14
В палате у Жени Харитонова остались дежурные терапевт и анестезиолог, а члены спецбригады пошли в ординаторскую передохнуть. С ними была начмед. Сидели молча. Лида шмыгала носом, прикладывая время от времени пестрый платок к глазам. Она вдруг расплакалась, как только очутилась в ординаторской. Кобылянская хмуро смотрела в темное окно.
— Нужно позвонить Ивану Степановичу.
— Разве он еще здесь?
— Ждет…
Валентин Ильич посмотрел на часы: без четверти восемь. И совершенно неожиданно подумал: если поторопиться, можно успеть — минут десять Любаша, пожалуй, подождет…
Кобылянская направилась к телефону, но звонок опередил ее. Герман поднял трубку.
— Хорошо… Терапевта в приемный покой, — устало сказал он. — Валентин Ильич, передайте, пожалуйста.

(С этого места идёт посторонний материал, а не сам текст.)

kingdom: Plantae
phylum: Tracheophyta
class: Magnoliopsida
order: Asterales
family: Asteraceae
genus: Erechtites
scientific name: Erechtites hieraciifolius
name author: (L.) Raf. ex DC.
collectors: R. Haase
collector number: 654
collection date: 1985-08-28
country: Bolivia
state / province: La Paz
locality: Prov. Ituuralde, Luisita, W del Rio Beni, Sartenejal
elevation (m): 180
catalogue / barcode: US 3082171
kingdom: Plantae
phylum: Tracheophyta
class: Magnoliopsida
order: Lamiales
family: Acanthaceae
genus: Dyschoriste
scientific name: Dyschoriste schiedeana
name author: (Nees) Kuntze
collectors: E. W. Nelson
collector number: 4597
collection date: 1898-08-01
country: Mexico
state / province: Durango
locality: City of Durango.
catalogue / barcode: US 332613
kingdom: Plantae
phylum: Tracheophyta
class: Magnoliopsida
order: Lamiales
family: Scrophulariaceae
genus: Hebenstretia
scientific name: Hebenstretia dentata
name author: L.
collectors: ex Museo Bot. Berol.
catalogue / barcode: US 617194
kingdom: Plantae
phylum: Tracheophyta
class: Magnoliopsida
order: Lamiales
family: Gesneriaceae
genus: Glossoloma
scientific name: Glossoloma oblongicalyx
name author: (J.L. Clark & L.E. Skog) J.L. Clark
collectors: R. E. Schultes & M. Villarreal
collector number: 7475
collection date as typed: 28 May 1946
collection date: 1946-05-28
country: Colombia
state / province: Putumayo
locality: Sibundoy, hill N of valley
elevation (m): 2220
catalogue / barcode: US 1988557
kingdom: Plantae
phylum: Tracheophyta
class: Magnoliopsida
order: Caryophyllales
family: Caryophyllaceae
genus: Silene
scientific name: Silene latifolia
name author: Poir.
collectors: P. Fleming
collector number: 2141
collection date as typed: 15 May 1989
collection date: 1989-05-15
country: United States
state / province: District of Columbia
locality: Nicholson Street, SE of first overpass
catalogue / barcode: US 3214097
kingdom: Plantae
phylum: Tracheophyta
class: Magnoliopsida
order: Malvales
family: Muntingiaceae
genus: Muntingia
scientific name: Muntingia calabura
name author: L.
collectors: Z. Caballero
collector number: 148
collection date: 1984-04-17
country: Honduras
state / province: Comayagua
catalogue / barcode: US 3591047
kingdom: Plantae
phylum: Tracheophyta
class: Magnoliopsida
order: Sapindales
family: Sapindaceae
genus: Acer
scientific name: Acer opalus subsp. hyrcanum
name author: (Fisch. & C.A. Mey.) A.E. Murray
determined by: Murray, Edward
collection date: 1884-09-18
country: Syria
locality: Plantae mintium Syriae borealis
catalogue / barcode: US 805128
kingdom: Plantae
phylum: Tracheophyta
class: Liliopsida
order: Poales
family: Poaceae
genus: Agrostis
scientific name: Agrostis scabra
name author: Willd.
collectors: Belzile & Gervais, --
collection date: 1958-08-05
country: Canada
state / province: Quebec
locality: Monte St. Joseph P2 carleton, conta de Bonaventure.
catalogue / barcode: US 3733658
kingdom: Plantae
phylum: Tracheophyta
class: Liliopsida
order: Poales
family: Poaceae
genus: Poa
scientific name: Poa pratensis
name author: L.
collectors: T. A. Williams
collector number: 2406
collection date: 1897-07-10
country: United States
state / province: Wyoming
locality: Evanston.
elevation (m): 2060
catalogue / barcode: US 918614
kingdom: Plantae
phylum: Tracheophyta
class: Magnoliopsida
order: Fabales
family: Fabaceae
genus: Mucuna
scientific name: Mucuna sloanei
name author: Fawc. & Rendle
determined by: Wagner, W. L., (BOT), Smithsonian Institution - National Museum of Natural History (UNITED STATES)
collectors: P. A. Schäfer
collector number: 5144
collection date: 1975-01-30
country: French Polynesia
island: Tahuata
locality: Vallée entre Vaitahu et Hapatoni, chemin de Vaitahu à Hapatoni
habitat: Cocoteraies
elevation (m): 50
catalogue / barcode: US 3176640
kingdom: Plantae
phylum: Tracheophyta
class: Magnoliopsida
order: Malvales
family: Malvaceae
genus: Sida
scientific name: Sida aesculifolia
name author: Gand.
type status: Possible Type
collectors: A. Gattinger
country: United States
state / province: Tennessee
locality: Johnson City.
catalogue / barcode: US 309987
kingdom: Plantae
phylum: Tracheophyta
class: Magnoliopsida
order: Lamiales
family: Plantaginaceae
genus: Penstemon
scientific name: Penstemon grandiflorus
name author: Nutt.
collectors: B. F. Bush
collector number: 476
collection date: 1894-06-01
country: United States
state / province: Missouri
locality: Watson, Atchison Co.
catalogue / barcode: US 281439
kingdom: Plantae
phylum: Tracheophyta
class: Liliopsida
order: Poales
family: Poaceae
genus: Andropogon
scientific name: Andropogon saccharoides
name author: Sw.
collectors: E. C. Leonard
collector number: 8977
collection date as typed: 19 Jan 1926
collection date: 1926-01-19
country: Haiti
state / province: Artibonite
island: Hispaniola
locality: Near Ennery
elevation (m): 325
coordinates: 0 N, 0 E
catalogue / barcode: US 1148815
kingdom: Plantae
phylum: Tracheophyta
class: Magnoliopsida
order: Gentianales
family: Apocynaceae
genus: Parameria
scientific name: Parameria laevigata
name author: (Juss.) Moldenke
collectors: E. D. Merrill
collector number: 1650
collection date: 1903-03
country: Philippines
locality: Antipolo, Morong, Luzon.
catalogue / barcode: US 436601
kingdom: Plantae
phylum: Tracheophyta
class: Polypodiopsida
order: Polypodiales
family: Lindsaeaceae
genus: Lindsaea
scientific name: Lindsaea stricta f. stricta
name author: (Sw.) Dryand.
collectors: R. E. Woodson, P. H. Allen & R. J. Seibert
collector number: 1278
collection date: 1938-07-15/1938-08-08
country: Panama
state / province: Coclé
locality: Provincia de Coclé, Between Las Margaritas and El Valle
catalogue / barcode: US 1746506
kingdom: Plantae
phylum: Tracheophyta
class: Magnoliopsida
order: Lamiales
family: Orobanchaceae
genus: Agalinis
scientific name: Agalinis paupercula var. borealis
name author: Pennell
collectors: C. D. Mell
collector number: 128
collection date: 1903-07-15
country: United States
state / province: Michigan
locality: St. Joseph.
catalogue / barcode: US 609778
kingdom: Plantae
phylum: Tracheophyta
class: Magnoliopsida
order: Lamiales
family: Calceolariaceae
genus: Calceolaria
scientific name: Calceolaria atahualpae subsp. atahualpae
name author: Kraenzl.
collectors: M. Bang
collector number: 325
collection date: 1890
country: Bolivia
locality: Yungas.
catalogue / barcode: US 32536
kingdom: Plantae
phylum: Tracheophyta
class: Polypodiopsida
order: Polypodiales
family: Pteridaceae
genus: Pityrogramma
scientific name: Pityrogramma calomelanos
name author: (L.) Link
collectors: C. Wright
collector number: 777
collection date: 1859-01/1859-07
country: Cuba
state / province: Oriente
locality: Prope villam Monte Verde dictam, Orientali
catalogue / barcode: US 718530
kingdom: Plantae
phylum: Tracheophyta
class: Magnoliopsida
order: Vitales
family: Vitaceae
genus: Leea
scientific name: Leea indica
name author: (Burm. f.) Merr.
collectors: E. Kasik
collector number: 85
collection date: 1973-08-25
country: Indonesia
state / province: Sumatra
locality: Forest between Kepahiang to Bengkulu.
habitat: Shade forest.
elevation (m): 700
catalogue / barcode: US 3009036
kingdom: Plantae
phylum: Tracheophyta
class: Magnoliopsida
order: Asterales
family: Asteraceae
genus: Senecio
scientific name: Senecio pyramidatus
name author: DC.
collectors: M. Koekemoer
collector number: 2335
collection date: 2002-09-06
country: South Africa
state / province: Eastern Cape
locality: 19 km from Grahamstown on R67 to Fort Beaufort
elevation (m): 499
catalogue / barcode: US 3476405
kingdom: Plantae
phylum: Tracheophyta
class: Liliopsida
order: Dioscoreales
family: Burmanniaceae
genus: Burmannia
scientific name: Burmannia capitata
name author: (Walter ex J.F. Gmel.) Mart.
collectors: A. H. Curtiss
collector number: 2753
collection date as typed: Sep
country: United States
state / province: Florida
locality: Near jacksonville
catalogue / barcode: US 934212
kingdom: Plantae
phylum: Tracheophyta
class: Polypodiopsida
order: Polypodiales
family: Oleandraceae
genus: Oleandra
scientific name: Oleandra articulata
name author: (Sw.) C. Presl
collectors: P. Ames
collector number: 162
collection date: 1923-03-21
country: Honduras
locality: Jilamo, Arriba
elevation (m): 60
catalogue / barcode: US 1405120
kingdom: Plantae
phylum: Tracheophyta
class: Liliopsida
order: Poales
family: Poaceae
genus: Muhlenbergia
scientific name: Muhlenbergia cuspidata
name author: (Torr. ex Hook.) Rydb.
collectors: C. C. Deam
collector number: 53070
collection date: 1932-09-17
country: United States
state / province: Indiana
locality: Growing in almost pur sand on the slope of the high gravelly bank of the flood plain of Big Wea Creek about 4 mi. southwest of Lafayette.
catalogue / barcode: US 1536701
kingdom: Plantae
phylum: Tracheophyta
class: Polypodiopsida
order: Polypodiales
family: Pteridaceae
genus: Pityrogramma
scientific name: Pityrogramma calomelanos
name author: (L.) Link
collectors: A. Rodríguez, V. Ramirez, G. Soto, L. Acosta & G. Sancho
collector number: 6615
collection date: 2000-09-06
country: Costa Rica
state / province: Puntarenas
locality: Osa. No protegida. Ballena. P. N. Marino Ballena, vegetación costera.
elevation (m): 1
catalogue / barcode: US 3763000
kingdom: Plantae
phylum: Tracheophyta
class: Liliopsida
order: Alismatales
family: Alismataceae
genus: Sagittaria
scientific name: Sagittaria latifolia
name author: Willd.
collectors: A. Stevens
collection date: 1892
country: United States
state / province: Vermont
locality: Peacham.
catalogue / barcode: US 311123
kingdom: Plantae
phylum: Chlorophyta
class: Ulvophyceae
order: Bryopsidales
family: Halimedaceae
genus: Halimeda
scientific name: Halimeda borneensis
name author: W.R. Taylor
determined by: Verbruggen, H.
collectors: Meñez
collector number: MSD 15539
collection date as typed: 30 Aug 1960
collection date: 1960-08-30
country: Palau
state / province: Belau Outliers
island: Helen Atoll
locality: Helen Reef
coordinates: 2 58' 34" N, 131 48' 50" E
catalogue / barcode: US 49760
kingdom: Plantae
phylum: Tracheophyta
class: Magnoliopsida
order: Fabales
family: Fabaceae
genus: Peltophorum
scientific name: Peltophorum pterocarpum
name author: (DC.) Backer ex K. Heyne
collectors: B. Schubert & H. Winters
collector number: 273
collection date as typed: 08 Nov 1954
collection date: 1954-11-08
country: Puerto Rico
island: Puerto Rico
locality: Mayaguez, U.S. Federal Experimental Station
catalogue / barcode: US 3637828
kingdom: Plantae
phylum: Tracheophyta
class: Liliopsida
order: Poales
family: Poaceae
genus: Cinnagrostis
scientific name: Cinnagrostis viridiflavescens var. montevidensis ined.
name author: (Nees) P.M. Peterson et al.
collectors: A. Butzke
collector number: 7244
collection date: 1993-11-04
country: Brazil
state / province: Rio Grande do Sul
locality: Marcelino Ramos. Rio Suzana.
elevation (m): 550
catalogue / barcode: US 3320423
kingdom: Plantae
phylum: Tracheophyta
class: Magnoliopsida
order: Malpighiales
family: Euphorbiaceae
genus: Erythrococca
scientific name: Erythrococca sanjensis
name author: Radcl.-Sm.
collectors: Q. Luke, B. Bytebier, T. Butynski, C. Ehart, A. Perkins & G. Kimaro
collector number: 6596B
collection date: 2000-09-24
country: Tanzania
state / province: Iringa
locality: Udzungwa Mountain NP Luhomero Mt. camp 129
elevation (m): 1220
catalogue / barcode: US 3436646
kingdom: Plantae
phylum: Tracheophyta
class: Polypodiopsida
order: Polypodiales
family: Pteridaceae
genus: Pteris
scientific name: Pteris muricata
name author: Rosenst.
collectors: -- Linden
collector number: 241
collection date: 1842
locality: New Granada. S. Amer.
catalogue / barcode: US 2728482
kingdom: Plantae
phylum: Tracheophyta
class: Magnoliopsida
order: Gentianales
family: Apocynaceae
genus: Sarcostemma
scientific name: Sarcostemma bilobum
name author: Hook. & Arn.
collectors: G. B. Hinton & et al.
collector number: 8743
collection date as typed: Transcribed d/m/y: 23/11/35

Валентин Ильич поднялся и неторопливо пошел к двери. Герман проводил его взглядом и, когда тот взялся уже за ручку, добавил:
— Вы, наверное, можете идти домой. Я все равно останусь.
Валентин Ильич остановился, повернул к Герману удивленное лицо, потом кивнул и вышел.
Кобылянская набирала номер.
— Иван Степанович?
— Да, да… Ну, что там? — в тишине ординаторской голос его был слышен очень хорошо.
— Пока по-прежнему. Остается очень тяжелым.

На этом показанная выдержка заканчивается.